**ABOUT THIS EXERCISE**
Give all of the data below again exactly, and drop the images.

(Dataset entries)
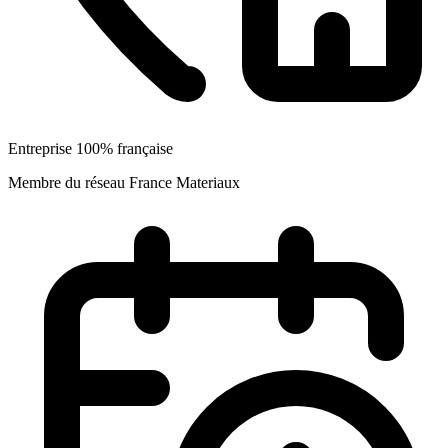
Entreprise 100% française
Membre du réseau France Materiaux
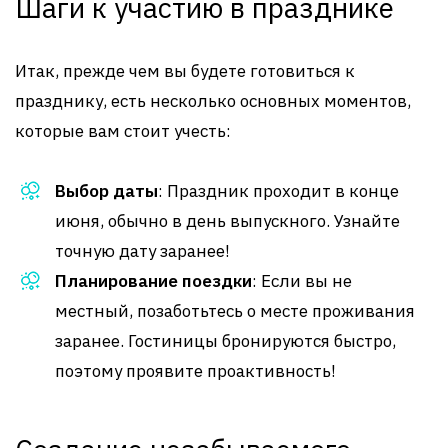
Шаги к участию в празднике
Итак, прежде чем вы будете готовиться к
празднику, есть несколько основных моментов,
которые вам стоит учесть:
Выбор даты
: Праздник проходит в конце
июня, обычно в день выпускного. Узнайте
точную дату заранее!
Планирование поездки
: Если вы не
местный, позаботьтесь о месте проживания
заранее. Гостиницы бронируются быстро,
поэтому проявите проактивность!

**EXERCISE RESPONSE**
Entreprise 100% française
Membre du réseau France Materiaux
Шаги к участию в празднике
Итак, прежде чем вы будете готовиться к
празднику, есть несколько основных моментов,
которые вам стоит учесть:
Выбор даты
: Праздник проходит в конце
июня, обычно в день выпускного. Узнайте
точную дату заранее!
Планирование поездки
: Если вы не
местный, позаботьтесь о месте проживания
заранее. Гостиницы бронируются быстро,
поэтому проявите проактивность!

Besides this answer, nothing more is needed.